Christopher began to ask the identity question that every person struggling with same-sex attraction must ask. “Who am I apart from my sexuality?” He concluded:

[M]y identity shouldn’t be defined by my sexuality. Paul said in Acts 17:28, “For in him we live and move and have our being.” Christ should be everything—my all in all. My sexual orientation didn’t have to be the core of who I was. My primary identity didn’t have to be defined by my feelings or sexual attractions. My identity was not “gay” or “homosexual,” or even “heterosexual,” for that matter. But my identity as a child of the living God must be in Jesus Christ alone (187).

Some may take issue with Christopher’s conclusion that “holy sexuality is not focused on orientation change—becoming straight—but on obedience. I realized that obedience means, no matter what my situation, no matter what my feelings—gay or straight—I must obey and be faithful to God” (187).

His view is that we all have sexual temptations that we must deal with until our glorification—some are tempted with heterosexual lusts and others with homosexual lusts.

Holy sexuality doesn’t mean that I no longer have any sexual feelings or attractions. Nor is it the obliteration of my sexuality either. God created us as sexual beings with the natural desire for intimacy. And everyone is created to desire intimate, God-honoring, nonsexual relationships with the same gender. But because of the effects of original sin, this normal feeling has been distorted. I believe homosexuality (and any other sin, such as jealousy, pride, and gluttony) stems from a legitimate need fulfilled in an illegitimate way (188).

He further develops his view of holy sexuality in two contexts. For the married person, “holy sexuality means focusing all our sexual feelings and behaviors exclusively toward one person, our spouse” (188). He believes that this level of change is possible for the person with same-sex attraction.

Holy sexuality and singleness means that “single people must devote themselves to complete faithfulness to the Lord through celibacy. This is clearly taught in Scripture, and abstinence is not something unfair or unreasonable for God to ask of his people” (188).

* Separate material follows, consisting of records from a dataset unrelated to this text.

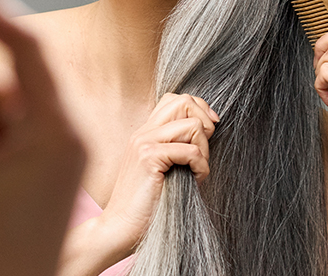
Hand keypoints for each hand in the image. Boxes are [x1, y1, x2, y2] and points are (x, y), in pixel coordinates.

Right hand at [99, 93, 218, 252]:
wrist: (119, 228)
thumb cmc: (146, 205)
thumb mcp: (163, 170)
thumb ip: (176, 149)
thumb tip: (208, 132)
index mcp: (145, 133)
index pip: (175, 99)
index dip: (198, 110)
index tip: (209, 133)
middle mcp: (143, 132)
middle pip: (184, 102)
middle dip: (204, 123)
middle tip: (203, 151)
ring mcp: (143, 143)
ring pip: (192, 125)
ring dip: (204, 150)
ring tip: (197, 171)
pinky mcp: (148, 158)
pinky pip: (190, 150)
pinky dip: (200, 166)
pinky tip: (195, 180)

On his website, especially in the FAQs, Christopher develops his views in more detail on important issues such as sexual identity, same-sex attraction, sexual orientation, whether can gays change, and whether homosexuality a choice. Perhaps a future edition of Out of a Far Country could include his FAQs in an appendix.

Redeemed and Finally Home

Angela’s final chapter is “Redeemed” and Christopher’s is “Finally Home.” Both are appropriately titled and appropriate conclusions to Out of a Far Country. As Christopher came out and then came home, so the Father calls those who are a long way off to come home. Out of a Far Country speaks to prodigals, parents of prodigals, and all those wanting to minister to those struggling with same-sex attraction, pointing all of us to the Redeemer.